# hey midwest ITS MAY!!!!!!



## iceyman (Mar 1, 2007)

not according to old man winter....no you guys will have more snow in may then we did all year...... hope u guys have fun with it cuz i like the 70* its been in NJ....:salute:

More than a Foot of Snow to Start May
Wednesday, April 30, 2008

We all know that spring can start late in the Rockies and northern Plains, but, as people like to say, this is ridiculous! The storm that is exiting the Pacific Northwest is going to produce a major late-season snow storm on the first day of May.

Snow will fall in eastern Montana, much of Wyoming, and western South Dakota from Wednesday night through Thursday, and the accumulating snow will not be limited to just the mountains. The Black Hills of South Dakota will receive the greatest amount of snow, with one to two feet of snow in the higher elevations, but snow will also accumulate on the elevated Plains of western South Dakota, eastern Montana and perhaps even western Nebraska. Even Billings (Montana) and Scottsbluff (Nebraska) where the average high temperatures are 62 and 65 degrees, respectively, will most likely have a few inches of snow.
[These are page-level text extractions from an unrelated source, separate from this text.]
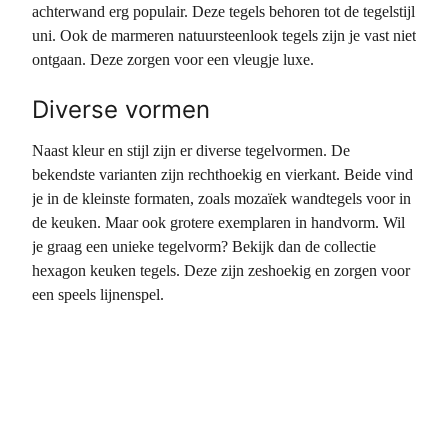
achterwand erg populair. Deze tegels behoren tot de tegelstijl
uni. Ook de marmeren natuursteenlook tegels zijn je vast niet
ontgaan. Deze zorgen voor een vleugje luxe.
Diverse vormen
Naast kleur en stijl zijn er diverse tegelvormen. De
bekendste varianten zijn rechthoekig en vierkant. Beide vind
je in de kleinste formaten, zoals mozaïek wandtegels voor in
de keuken. Maar ook grotere exemplaren in handvorm. Wil
je graag een unieke tegelvorm? Bekijk dan de collectie
hexagon keuken tegels. Deze zijn zeshoekig en zorgen voor
een speels lijnenspel.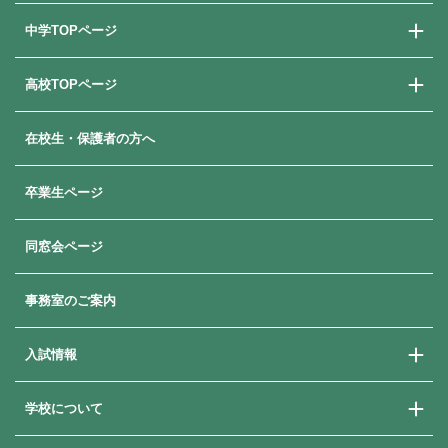
中学TOPページ
高校TOPページ
中学校での学び
中学入試情報
在校生・保護者の方へ
高校での学び
高校入試情報
卒業生ページ
同窓会ページ
事務室のご案内
入試情報
学校について
学校説明会
学費・奨学金・就学支援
I'm sure that June can't get here fast enough!


----------



## Up North (May 4, 2004)

thankfully at this time they are only predicting flurries for us. We've had two 12" storms and one 23.5 inch storm all in April. I'll never get my boat out at this rate...:realmad:

Buck


----------



## Kingwinter (Jan 26, 2008)

Buck-
Is the ice gonna be off the lakes up there for this weekends opener?


----------



## Up North (May 4, 2004)

Kingwinter;554373 said:


> Buck-
> Is the ice gonna be off the lakes up there for this weekends opener?


Actually the opener is the following weekend, but even then we're still going to have ice on the big lakes. I was telling my buddy that we need to motor up to the ice cap and hop onto the ice so we can use two lines...

Our smaller lakes should be clear of ice, but unless we get some warmer temps some of those could even have a little ice if they are deep lakes.

Buck


----------



## Kingwinter (Jan 26, 2008)

didnt the gov sign a bill to move it up a week before mothers day?


----------



## Up North (May 4, 2004)

Kingwinter;554391 said:


> didnt the gov sign a bill to move it up a week before mothers day?


takes effect in 2009 I believe.

Buck


----------